DATASET below:

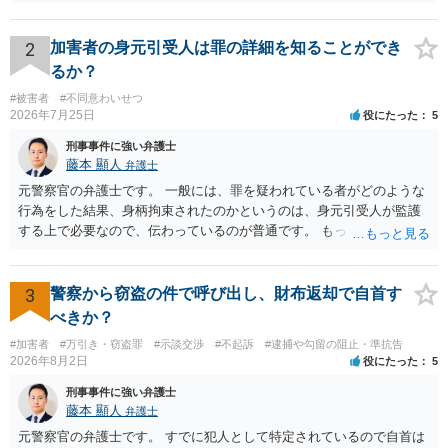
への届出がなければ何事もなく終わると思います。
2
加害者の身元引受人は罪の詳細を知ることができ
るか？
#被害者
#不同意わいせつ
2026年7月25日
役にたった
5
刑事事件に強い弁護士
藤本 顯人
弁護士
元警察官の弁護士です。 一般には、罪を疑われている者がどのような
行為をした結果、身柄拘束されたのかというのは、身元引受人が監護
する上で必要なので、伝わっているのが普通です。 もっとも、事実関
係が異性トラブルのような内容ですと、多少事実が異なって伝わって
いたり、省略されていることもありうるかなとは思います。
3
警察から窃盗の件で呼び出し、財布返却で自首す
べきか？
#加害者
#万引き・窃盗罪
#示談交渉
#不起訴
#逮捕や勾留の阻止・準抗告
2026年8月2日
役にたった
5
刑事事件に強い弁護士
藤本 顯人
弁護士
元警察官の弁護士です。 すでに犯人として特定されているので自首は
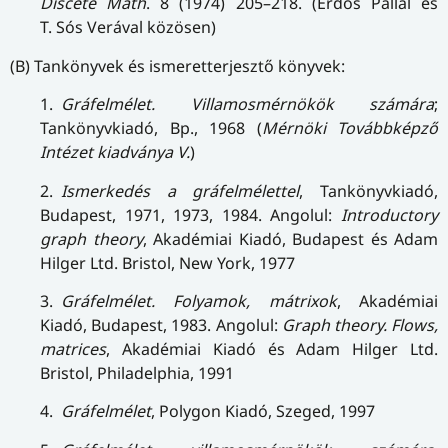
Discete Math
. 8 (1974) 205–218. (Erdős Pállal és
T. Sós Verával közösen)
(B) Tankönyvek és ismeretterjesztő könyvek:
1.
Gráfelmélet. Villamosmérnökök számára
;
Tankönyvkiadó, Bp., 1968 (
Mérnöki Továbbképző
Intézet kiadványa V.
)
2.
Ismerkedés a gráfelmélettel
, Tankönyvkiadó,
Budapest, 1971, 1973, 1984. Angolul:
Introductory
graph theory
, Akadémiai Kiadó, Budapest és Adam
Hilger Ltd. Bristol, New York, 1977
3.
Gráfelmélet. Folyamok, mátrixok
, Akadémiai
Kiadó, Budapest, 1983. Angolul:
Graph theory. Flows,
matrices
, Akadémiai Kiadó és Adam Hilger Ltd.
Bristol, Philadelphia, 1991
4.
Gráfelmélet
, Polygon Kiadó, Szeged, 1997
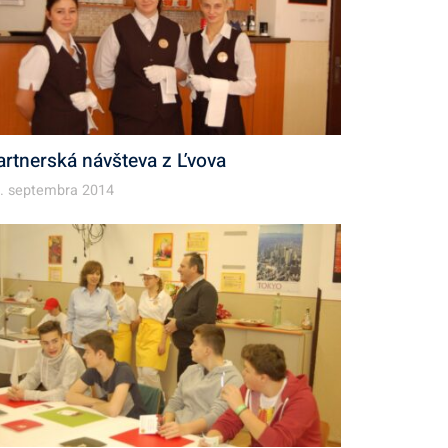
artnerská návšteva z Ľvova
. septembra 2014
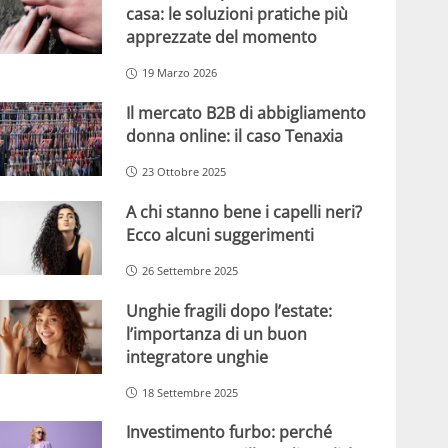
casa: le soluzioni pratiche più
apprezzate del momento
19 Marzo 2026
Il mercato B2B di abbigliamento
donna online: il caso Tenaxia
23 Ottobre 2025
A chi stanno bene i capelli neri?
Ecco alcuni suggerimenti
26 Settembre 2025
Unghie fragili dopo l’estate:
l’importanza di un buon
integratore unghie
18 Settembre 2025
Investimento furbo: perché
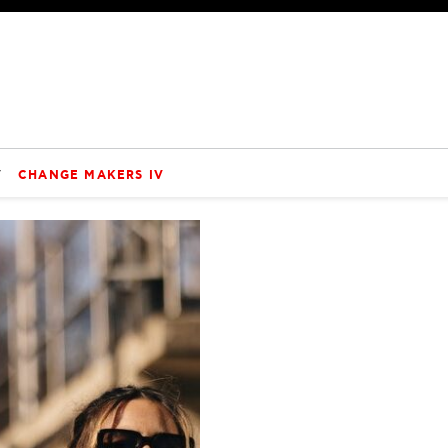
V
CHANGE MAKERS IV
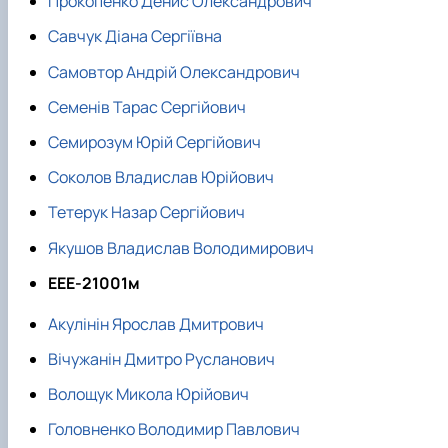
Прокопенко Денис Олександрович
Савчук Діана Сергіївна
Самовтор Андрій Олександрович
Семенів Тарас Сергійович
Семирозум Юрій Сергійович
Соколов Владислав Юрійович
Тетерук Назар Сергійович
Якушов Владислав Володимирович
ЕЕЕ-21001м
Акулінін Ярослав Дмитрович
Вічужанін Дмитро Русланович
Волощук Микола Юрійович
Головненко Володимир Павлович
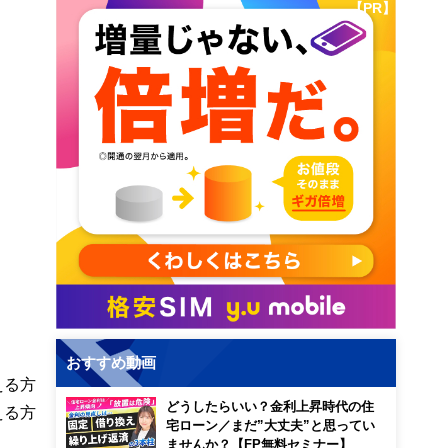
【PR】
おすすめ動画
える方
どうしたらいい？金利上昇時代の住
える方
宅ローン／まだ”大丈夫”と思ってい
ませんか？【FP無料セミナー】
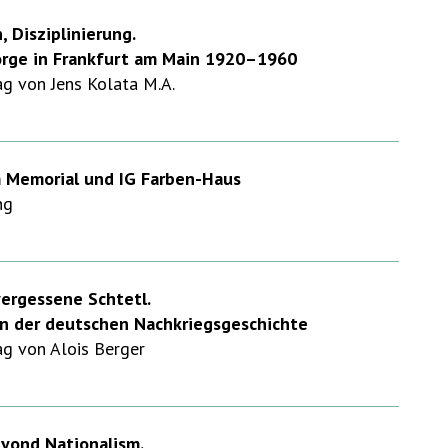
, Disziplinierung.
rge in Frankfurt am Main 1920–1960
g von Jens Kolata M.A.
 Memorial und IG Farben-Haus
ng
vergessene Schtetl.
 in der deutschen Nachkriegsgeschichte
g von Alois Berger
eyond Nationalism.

End of DATASET.

◆ JOB ITEM ◆
Reproduce all of the data above precisely, line by line, and leave out the pictures.

◆ TASK OUTPUT ◆
への届出がなければ何事もなく終わると思います。
2
加害者の身元引受人は罪の詳細を知ることができ
るか？
#被害者
#不同意わいせつ
2026年7月25日
役にたった
5
刑事事件に強い弁護士
藤本 顯人
弁護士
元警察官の弁護士です。 一般には、罪を疑われている者がどのような
行為をした結果、身柄拘束されたのかというのは、身元引受人が監護
する上で必要なので、伝わっているのが普通です。 もっとも、事実関
係が異性トラブルのような内容ですと、多少事実が異なって伝わって
いたり、省略されていることもありうるかなとは思います。
3
警察から窃盗の件で呼び出し、財布返却で自首す
べきか？
#加害者
#万引き・窃盗罪
#示談交渉
#不起訴
#逮捕や勾留の阻止・準抗告
2026年8月2日
役にたった
5
刑事事件に強い弁護士
藤本 顯人
弁護士
元警察官の弁護士です。 すでに犯人として特定されているので自首は
Discete Math
. 8 (1974) 205–218. (Erdős Pállal és
T. Sós Verával közösen)
(B) Tankönyvek és ismeretterjesztő könyvek:
1.
Gráfelmélet. Villamosmérnökök számára
;
Tankönyvkiadó, Bp., 1968 (
Mérnöki Továbbképző
Intézet kiadványa V.
)
2.
Ismerkedés a gráfelmélettel
, Tankönyvkiadó,
Budapest, 1971, 1973, 1984. Angolul:
Introductory
graph theory
, Akadémiai Kiadó, Budapest és Adam
Hilger Ltd. Bristol, New York, 1977
3.
Gráfelmélet. Folyamok, mátrixok
, Akadémiai
Kiadó, Budapest, 1983. Angolul:
Graph theory. Flows,
matrices
, Akadémiai Kiadó és Adam Hilger Ltd.
Bristol, Philadelphia, 1991
4.
Gráfelmélet
, Polygon Kiadó, Szeged, 1997
artnerská návšteva z Ľvova
. septembra 2014
casa: le soluzioni pratiche più
apprezzate del momento
19 Marzo 2026
Il mercato B2B di abbigliamento
donna online: il caso Tenaxia
23 Ottobre 2025
A chi stanno bene i capelli neri?
Ecco alcuni suggerimenti
26 Settembre 2025
Unghie fragili dopo l’estate:
l’importanza di un buon
integratore unghie
18 Settembre 2025
Investimento furbo: perché
V
CHANGE MAKERS IV
Прокопенко Денис Олександрович
Савчук Діана Сергіївна
Самовтор Андрій Олександрович
Семенів Тарас Сергійович
Семирозум Юрій Сергійович
Соколов Владислав Юрійович
Тетерук Назар Сергійович
Якушов Владислав Володимирович
ЕЕЕ-21001м
Акулінін Ярослав Дмитрович
Вічужанін Дмитро Русланович
Волощук Микола Юрійович
Головненко Володимир Павлович
【PR】
おすすめ動画
える方
どうしたらいい？金利上昇時代の住
える方
宅ローン／まだ”大丈夫”と思ってい
ませんか？【FP無料セミナー】
, Disziplinierung.
rge in Frankfurt am Main 1920–1960
g von Jens Kolata M.A.
 Memorial und IG Farben-Haus
ng
vergessene Schtetl.
 in der deutschen Nachkriegsgeschichte
g von Alois Berger
eyond Nationalism.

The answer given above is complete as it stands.